GIVEN DATA

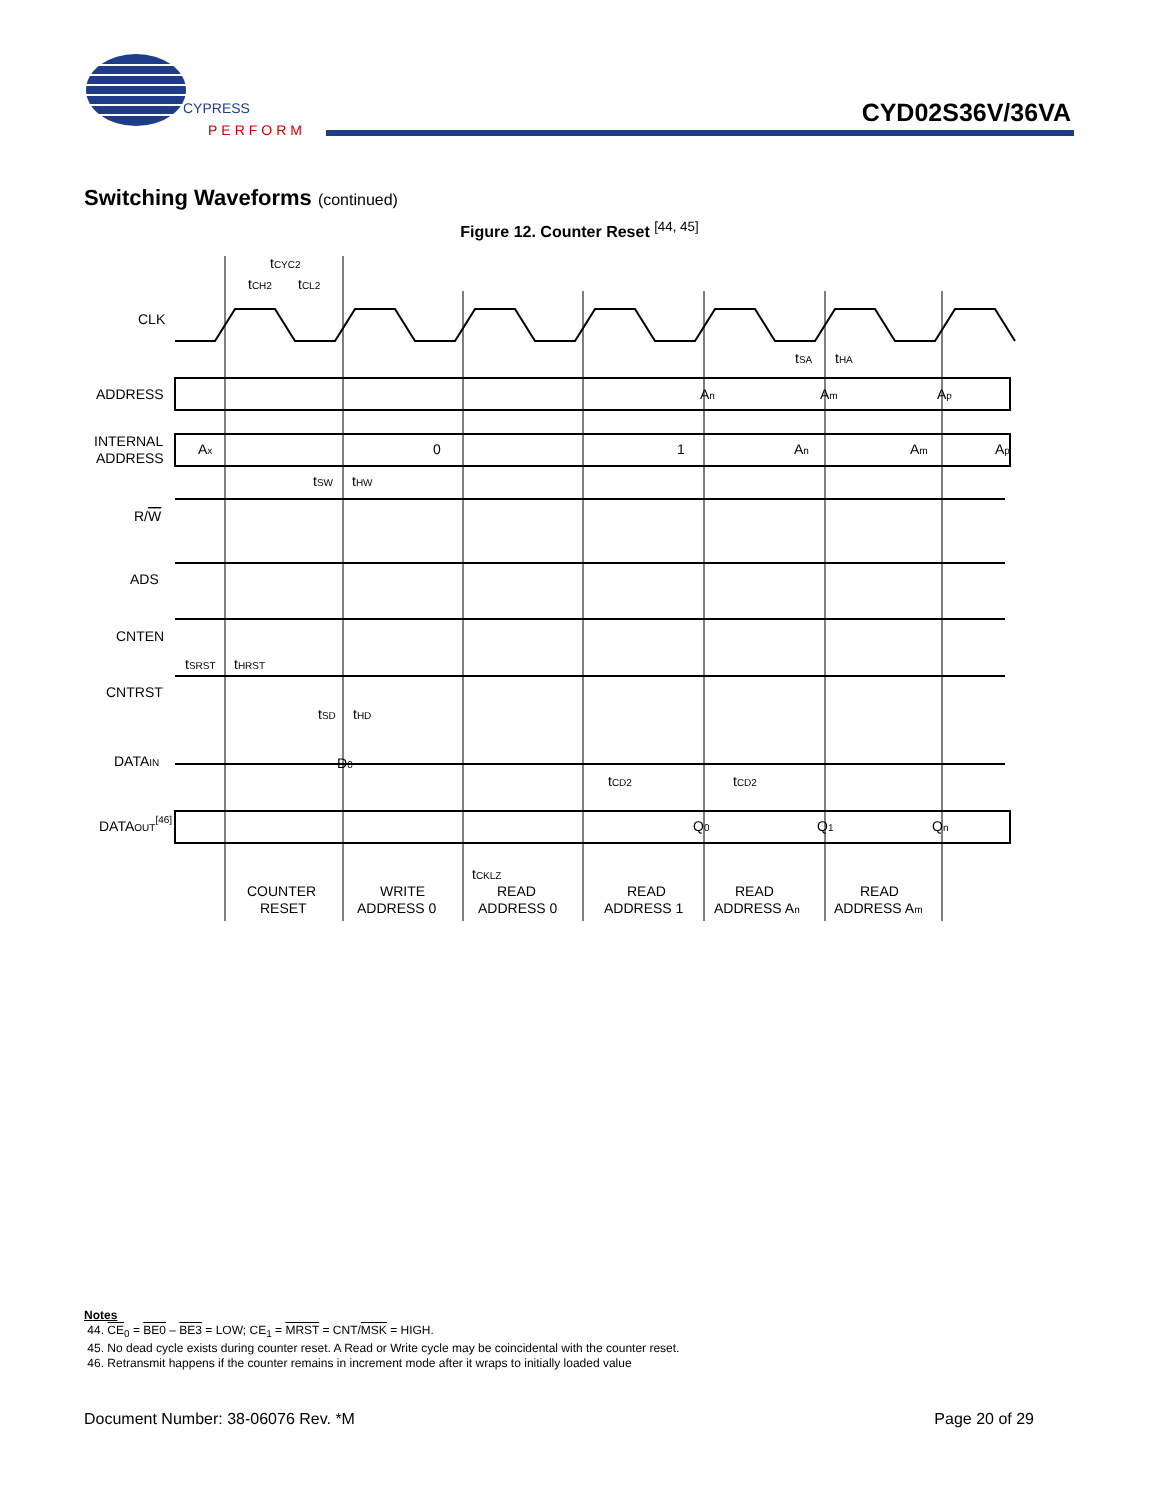CYPRESS
PERFORM
CYD02S36V/36VA
Switching Waveforms (continued)
Figure 12. Counter Reset <sup>[44, 45]</sup>
CLK
ADDRESS
INTERNAL
ADDRESS
R/W
ADS
CNTEN
CNTRST
DATAIN
DATAOUT[46]
tCYC2
tCH2
tCL2
tSA
tHA
An
Am
Ap
Ax
0
1
An
Am
Ap
tSW
tHW
tSRST
tHRST
tSD
tHD
D0
tCD2
tCD2
Q0
Q1
Qn
tCKLZ
COUNTER
RESET
WRITE
ADDRESS 0
READ
ADDRESS 0
READ
ADDRESS 1
READ
ADDRESS An
READ
ADDRESS Am
Notes
44. CE<sub>0</sub> = BE0 – BE3 = LOW; CE<sub>1</sub> = MRST = CNT/MSK = HIGH.
45. No dead cycle exists during counter reset. A Read or Write cycle may be coincidental with the counter reset.
46. Retransmit happens if the counter remains in increment mode after it wraps to initially loaded value
Document Number: 38-06076 Rev. *M Page 20 of 29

EXERCISE REQUIREMENTS
The records above are to be duplicated exactly, pictures left out.

SOLUTION TO THIS EXERCISE
CYPRESS
PERFORM
CYD02S36V/36VA
Switching Waveforms (continued)
Figure 12. Counter Reset <sup>[44, 45]</sup>
CLK
ADDRESS
INTERNAL
ADDRESS
R/W
ADS
CNTEN
CNTRST
DATAIN
DATAOUT[46]
tCYC2
tCH2
tCL2
tSA
tHA
An
Am
Ap
Ax
0
1
An
Am
Ap
tSW
tHW
tSRST
tHRST
tSD
tHD
D0
tCD2
tCD2
Q0
Q1
Qn
tCKLZ
COUNTER
RESET
WRITE
ADDRESS 0
READ
ADDRESS 0
READ
ADDRESS 1
READ
ADDRESS An
READ
ADDRESS Am
Notes
44. CE<sub>0</sub> = BE0 – BE3 = LOW; CE<sub>1</sub> = MRST = CNT/MSK = HIGH.
45. No dead cycle exists during counter reset. A Read or Write cycle may be coincidental with the counter reset.
46. Retransmit happens if the counter remains in increment mode after it wraps to initially loaded value
Document Number: 38-06076 Rev. *M Page 20 of 29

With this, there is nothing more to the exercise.